*WORK REQUIRED*: An exact transcription is needed, beginning at the line with "Figure 8. The" and ending at the last line of the listing, with pictures left out and nothing else added.

*INFORMATION SUPPLIED*:
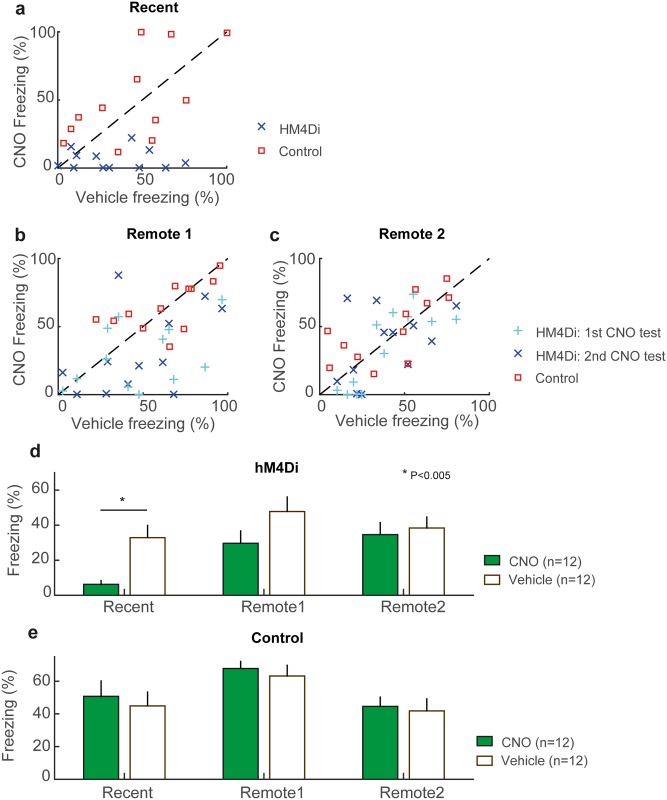
Testing the hippocampus dependence of recent and remote memories.a-c: Comparison of freezing levels (post-CNO and post-Vehicle injection) in the (a) recent memory test, (b) remote 1 memory test, (c) remote 2 memory test, for control mice (n = 12, red) and hM4Di mice (n = 12, blue, cyan). d-e: Freezing levels following CNO (filled bars) and Vehicle (unfilled bars) injections for the Recent, Remote 1 and Remote 2 memory test in (d) hM4Di mice and (e) control mice. (* P<0.005, Signed rank test). For the Remote 1 and Remote 2 tests, the mean CNO freezing level (across two successive tests) is plotted).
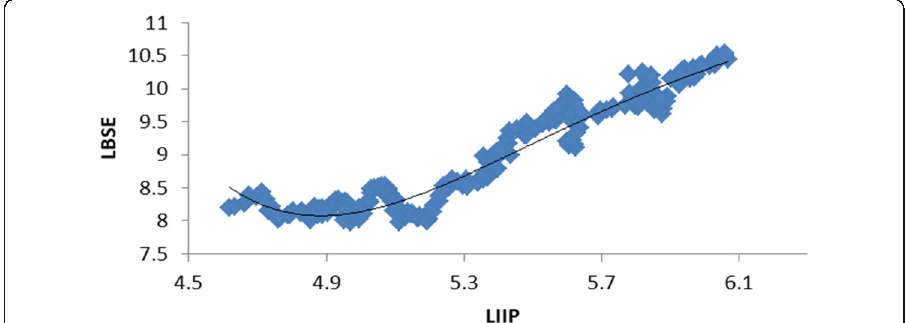
Fig. 1 Scatter Plot of LBSE and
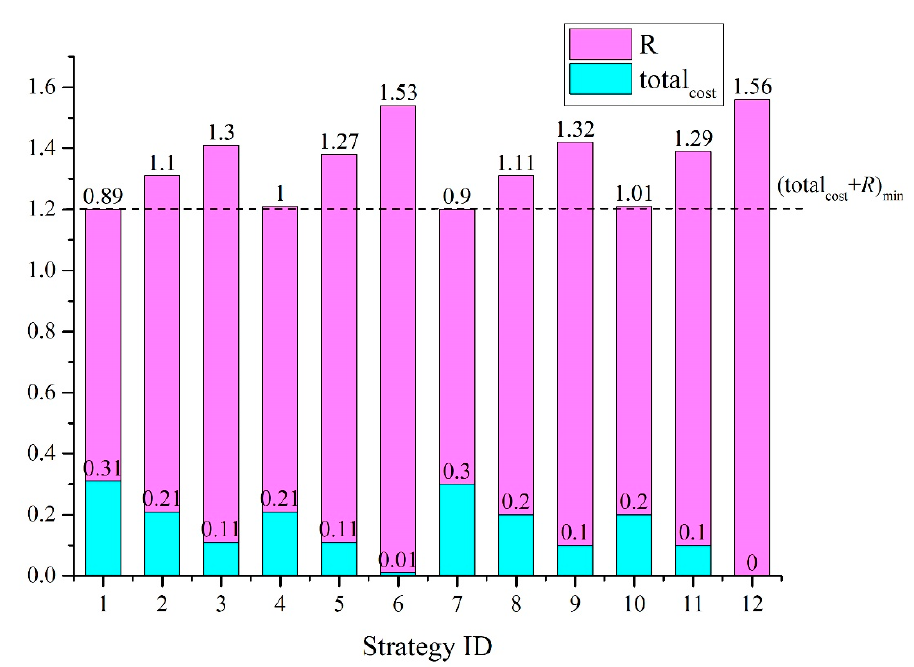
Figure 8. The total cost and R values and their sum for each risk treatment strategy.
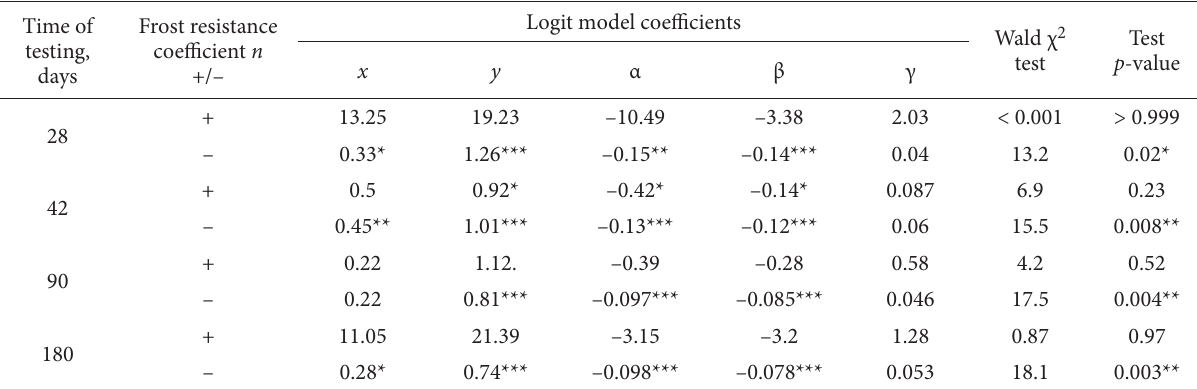
Table 4. Statistical coefficients of the logit model for soil-binder mixtures containing soil No. 1, tested after 28, 42, 90 and 180 days of hardening, with or without consideration of the frost resistance coefficient n , subject to the criterion of the mixture’s having a compressive strength in the range from 2.5 MPa to 5.0 MPa Time of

*ANSWER BOX*:
Figure 8. The total cost and R values and their sum for each risk treatment strategy.
Table 4. Statistical coefficients of the logit model for soil-binder mixtures containing soil No. 1, tested after 28, 42, 90 and 180 days of hardening, with or without consideration of the frost resistance coefficient n , subject to the criterion of the mixture’s having a compressive strength in the range from 2.5 MPa to 5.0 MPa Time of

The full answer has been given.